(Season Four episode list
here)
The
Enterprise has its hand full, escorting a delegation of Tellarties to a meeting with Andorian diplomats to settle a trade dispute, and picking up survivors of an attack that destroyed an Andorian ship - Shran's ship - apparently at the hands of a Tellarite vessel.
Enterprise is later attacked by an Andorian ship, and Archer orders pursuit.
They eventually spot a derelict ship with no life signs aboard. Reed and Tucker lead an away team, clad in environmental suits. The "derelict" powers up; all but Reed and Tucker are beamed back on board before the ship starts attacking
Enterprise. T'Pol learns that it is a Romulan vessel, operated by remote control and housing an elaborate holographic array that allows it to masquerade as other ship classes. The Romulans evidently want to start a war between Andoria and Tellar.
Shran and his mate Talas get past a guard and seeks revenge in a confrontation with the Tellarites. Archer intervenes, but not without phase pistol fire, and Talas is gravely injured by one of the aides, Naarg. Archer presents evidence that the Romulans were behind the attacks. After receiving word that a Rigelian freighter is attacked by what appears to the the
Enterprise, Archer begins to assemble ships to hunt down the marauder. He can't get enough without Andorian and Tellarite support, an encounters an obstacle as Talas dies and Shran challenges Naarg to a duel. Archer finds loopholes in the Andorian honor code to take Naarg's place and to win the match without killing Shrans - he cuts off an antenna, which will eventually grow back, and which incapacitates the Andorian long enough to end the duel. Shran later thanks Archer for honoring Andorian custom. The fleet action can now commence.
Meanwhile, Reed and Tucker are battling the Romulans. By the end of the first episode, the two managed to get to the bridge despite the Romulans' knocking them around with wild piloting maneuvers - and no inertial dampers online to counter the effects. Tucker disables the warp matrix, but is coerced into undoing the damage by the remote Romulans. They manage to escape from the ship during a battle with
Enterprise. The marauder makes it back to Romulan space.
Archer learns that the rogue ship is being controlled by technology that requires a powerful telepath to operate, and that the pilot is part of an Andorian subspecies known as the Aenar. Archer and Shran locate an Aenar settlement, and learn that Gareb, one of their people, had vanished some time back.

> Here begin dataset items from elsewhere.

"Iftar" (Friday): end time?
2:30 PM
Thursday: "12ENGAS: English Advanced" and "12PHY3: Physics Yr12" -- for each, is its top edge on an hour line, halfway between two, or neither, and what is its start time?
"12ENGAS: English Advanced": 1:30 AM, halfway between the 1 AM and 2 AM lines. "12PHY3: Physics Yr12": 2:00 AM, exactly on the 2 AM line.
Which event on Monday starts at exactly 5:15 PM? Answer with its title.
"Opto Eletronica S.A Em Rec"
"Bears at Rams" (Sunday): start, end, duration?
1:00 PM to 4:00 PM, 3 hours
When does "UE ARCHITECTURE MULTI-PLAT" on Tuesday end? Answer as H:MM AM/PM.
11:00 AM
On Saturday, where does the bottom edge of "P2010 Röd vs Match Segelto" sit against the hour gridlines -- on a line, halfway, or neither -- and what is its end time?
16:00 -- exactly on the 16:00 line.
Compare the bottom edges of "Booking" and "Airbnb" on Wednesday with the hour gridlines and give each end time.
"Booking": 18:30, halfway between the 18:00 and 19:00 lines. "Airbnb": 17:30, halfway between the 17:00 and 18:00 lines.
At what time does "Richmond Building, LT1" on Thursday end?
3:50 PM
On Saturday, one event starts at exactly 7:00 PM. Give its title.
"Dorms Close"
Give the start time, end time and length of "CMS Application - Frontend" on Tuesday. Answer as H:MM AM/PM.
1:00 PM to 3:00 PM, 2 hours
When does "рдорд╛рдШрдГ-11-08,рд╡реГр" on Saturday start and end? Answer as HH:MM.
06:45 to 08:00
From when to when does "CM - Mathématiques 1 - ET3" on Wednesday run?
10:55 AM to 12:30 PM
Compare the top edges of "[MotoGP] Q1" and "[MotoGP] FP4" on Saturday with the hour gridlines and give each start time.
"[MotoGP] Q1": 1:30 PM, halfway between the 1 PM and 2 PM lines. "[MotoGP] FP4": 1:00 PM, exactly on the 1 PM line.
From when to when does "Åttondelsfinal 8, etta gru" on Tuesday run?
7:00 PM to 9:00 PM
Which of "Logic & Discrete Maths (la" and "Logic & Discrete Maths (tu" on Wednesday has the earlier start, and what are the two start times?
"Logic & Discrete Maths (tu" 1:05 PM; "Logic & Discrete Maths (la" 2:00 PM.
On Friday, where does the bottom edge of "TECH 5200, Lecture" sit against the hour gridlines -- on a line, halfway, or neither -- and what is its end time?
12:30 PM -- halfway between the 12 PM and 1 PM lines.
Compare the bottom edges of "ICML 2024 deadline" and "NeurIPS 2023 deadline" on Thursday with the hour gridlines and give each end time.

His sister Jhamel accompanies
Enterprise on its mission, but not without initial resistance by her pacifist leaders who want no part in the inevitable conflict.
The Romulans send
two of the experimental craft after
Enterprise. Destabilizing the region is vital to their plans to reunify with Vulcan, and those pesky Earthlings are getting in the way. As the battle gets underway, Jhamel operates a makeshift telepresence unit built in sickbay and manages to contact her brother. Gareb makes one of the ships destroy the other and leaves the survivor defenseless against
Enterprise. Valdore, the project's commander, shoots Gareb. Jhamel is comforted in his heroism and in that, via the telepresence unit, he didn't die alone.
As the last episode of the three-parter closes, Tucker puts in for a transfer to the NX-02
Columbia, believing that his feelings for T'Pol are interfering with his work.
One of the more enjoyable elements was Archer's adaptation to the brutal honesty of the Tellarites. Trek Nation's
review of Part 1 agrees:
What's not to enjoy about hearing a Starfleet captain say "You people are even uglier than I remember" as a negotiating ploy? That whole scene, really - Gral announcing that Enterprise is small and unimpressive, and Archer noting, "I was about to say the same thing about you." Whee, Scotty should have tried that on the Klingons when they said his Enterprise should be hauled away as garbage! I'm with Tucker: it's very refreshing to hear people speak their minds without having to hear them making speeches.
This is the series' last appearance by the Romulans. We know that they want reunification with Vulcan. But is that an end in itself, or does Romulus have much larger goals to which reunification is just a step? In the Trek timeline, the Romulan War is just a few years away; perhaps in a future film we will be given that answer. Hopefully without the overused superweapon plot device (scroll to bottom of post for reference).